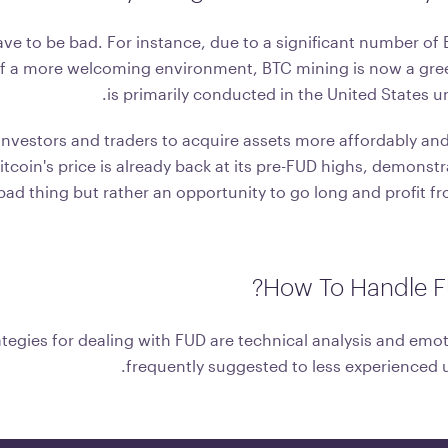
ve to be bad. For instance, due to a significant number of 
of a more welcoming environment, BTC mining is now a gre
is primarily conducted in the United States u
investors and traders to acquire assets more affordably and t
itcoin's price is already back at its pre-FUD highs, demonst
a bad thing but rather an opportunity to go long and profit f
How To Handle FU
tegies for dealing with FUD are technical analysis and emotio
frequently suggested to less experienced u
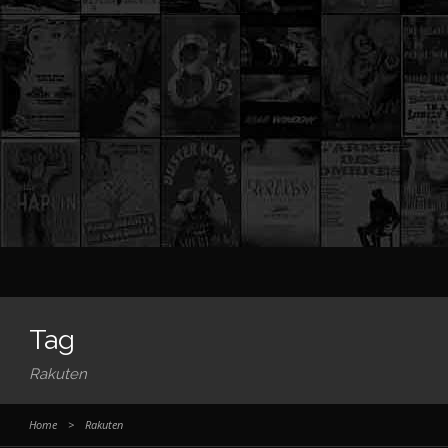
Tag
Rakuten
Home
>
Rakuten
━━━━━━━━━━━━━━━━━━━━
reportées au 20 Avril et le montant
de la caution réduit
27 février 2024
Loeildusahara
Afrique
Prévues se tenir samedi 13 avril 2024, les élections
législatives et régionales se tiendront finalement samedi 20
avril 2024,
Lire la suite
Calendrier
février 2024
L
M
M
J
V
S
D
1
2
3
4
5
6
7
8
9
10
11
━━━━━━━━━━━━━━━━━━━━
**Required action:** Collect every line of the material that contains the string "more", matching case exactly.

**Exercise solution:**
of a more welcoming environment, BTC mining is now a gre
investors and traders to acquire assets more affordably and t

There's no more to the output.